*JOB ITEM*:
Copy every entry exactly as it reads and exclude whatever pictures appear.

*DATA LISTING*:
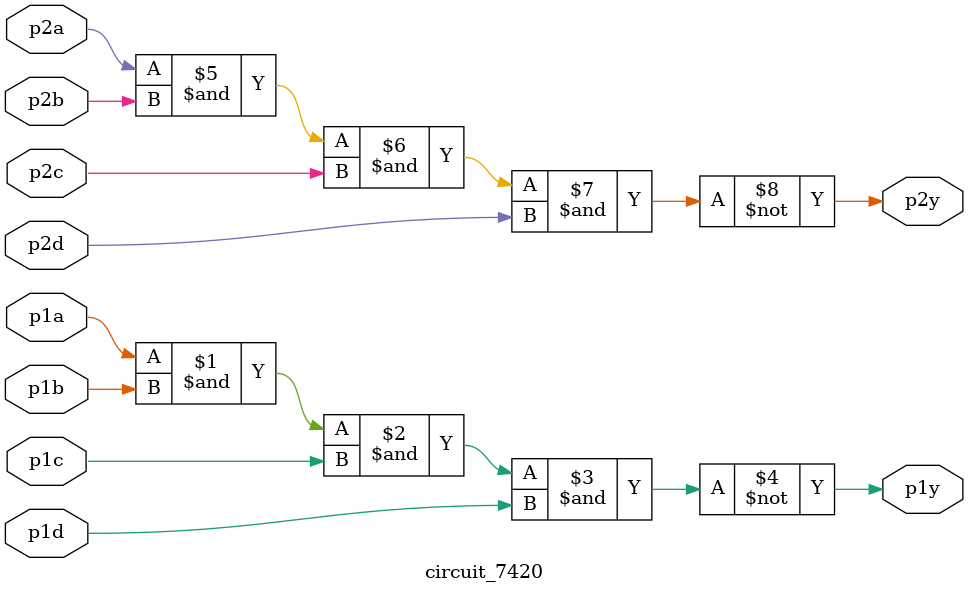
<source format=v>

module circuit_7420 ( 
    input p1a, p1b, p1c, p1d,
    output p1y,
    input p2a, p2b, p2c, p2d,
    output p2y );
  
    assign p1y = ~(p1a & p1b & p1c & p1d);
    assign p2y = ~(p2a & p2b & p2c & p2d);

endmodule

</source>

*OUTPUT OF THE EXERCISE*:
<source format=v>

module circuit_7420 ( 
    input p1a, p1b, p1c, p1d,
    output p1y,
    input p2a, p2b, p2c, p2d,
    output p2y );
  
    assign p1y = ~(p1a & p1b & p1c & p1d);
    assign p2y = ~(p2a & p2b & p2c & p2d);

endmodule

</source>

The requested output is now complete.